======== GIVEN RECORDS
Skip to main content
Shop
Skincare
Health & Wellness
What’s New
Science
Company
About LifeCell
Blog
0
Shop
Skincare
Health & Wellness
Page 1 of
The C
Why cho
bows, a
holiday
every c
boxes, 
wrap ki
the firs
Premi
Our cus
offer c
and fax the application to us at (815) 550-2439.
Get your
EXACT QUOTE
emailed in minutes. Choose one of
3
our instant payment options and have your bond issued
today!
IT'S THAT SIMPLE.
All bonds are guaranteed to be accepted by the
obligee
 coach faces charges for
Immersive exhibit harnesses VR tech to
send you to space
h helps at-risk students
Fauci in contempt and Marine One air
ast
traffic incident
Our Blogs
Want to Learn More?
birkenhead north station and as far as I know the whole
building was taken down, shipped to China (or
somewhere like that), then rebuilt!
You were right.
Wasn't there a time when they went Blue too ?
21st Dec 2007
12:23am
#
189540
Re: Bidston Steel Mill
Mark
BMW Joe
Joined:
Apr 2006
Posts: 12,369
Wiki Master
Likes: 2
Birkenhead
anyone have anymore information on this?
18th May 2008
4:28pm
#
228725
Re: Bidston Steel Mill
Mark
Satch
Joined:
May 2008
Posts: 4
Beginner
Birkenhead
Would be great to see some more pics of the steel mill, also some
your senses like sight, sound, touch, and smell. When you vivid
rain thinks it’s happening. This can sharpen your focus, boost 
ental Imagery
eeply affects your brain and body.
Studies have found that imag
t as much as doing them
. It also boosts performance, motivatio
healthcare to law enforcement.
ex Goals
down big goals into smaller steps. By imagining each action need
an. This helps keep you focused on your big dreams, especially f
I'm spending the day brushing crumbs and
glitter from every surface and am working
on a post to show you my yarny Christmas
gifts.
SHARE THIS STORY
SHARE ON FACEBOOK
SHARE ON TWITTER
================
EXERCISE INSTRUCTIONS:
Up to and including the last line of the records above, print exactly every line from the one that contains "SHARE THIS STORY" onward.

RESPONSE TO THIS TASK:
SHARE THIS STORY
SHARE ON FACEBOOK
SHARE ON TWITTER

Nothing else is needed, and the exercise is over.